[Selected text]

[start]

- Springfield, 1962

Background information
- Also known as: Dion O'Brien
- Born: Dionysius Patrick O'Brien 2 July 1934 Hampstead, London, England
- Died: 27 July 2022 (aged 88) Chelsea, London, England
- Genres: Folk, pop
- Occupations: Musician; songwriter; record producer;
- Instruments: Vocals, piano, guitar
- Years active: 1960s–1970

= Tom Springfield =

English musician, songwriter and record producer (1934–2022)

Tom Springfield (born Dionysius Patrick O'Brien, 2 July 1934 – 27 July 2022) was a British musician, songwriter, and record producer who was prominent in the 1960s folk and pop music scene. He was the older brother of singer Dusty Springfield, with whom he performed in the Springfields. He wrote several hit songs for the Springfields ("Island of Dreams", "Say I Won't Be There") and later for the Seekers ("I'll Never Find Another You", "A World of Our Own", "The Carnival Is Over", "Georgy Girl"), whose records he also produced.

==Early life==
Known in early life as Dion O'Brien, he was born in Hampstead, London, on 2 July 1934, the first child of Gerard O'Brien and his wife Kay ( Ryle), originally from County Kerry. He attended the Royal Grammar School in High Wycombe from 1944 to 1950.

[end]

[Data records]

[start]

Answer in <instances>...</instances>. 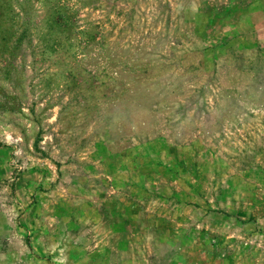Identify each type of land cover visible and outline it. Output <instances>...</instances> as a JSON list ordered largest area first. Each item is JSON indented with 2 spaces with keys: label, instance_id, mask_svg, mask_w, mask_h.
Segmentation results:
<instances>
[{
  "label": "rangeland",
  "instance_id": "obj_1",
  "mask_svg": "<svg viewBox=\"0 0 264 264\" xmlns=\"http://www.w3.org/2000/svg\"><path fill=\"white\" fill-rule=\"evenodd\" d=\"M0 264H264V0H0Z\"/></svg>",
  "mask_w": 264,
  "mask_h": 264
}]
</instances>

[end]

[Exercise instructions]
1) Which school did Tom Springfield attend from 1944 to 1950, according to the Tom Springfield article?
2) What is the Spanish translation of this sentence from the Tom Springfield article: "He was the older brother of singer Dusty Springfield, with whom he performed in the Springfields."
3) Rewrite the Tom Springfield article between "Tom Springfield (born" and "1944 to 1950.", inclusive, with "older brother" replaced by "elder brother".

[Problem solutions]
1) The Royal Grammar School in High Wycombe.

2) Era el hermano mayor de la cantante Dusty Springfield, con quien actuó en los Springfields.

3)
Tom Springfield (born Dionysius Patrick O'Brien, 2 July 1934 – 27 July 2022) was a British musician, songwriter, and record producer who was prominent in the 1960s folk and pop music scene. He was the elder brother of singer Dusty Springfield, with whom he performed in the Springfields. He wrote several hit songs for the Springfields ("Island of Dreams", "Say I Won't Be There") and later for the Seekers ("I'll Never Find Another You", "A World of Our Own", "The Carnival Is Over", "Georgy Girl"), whose records he also produced.

==Early life==
Known in early life as Dion O'Brien, he was born in Hampstead, London, on 2 July 1934, the first child of Gerard O'Brien and his wife Kay ( Ryle), originally from County Kerry. He attended the Royal Grammar School in High Wycombe from 1944 to 1950.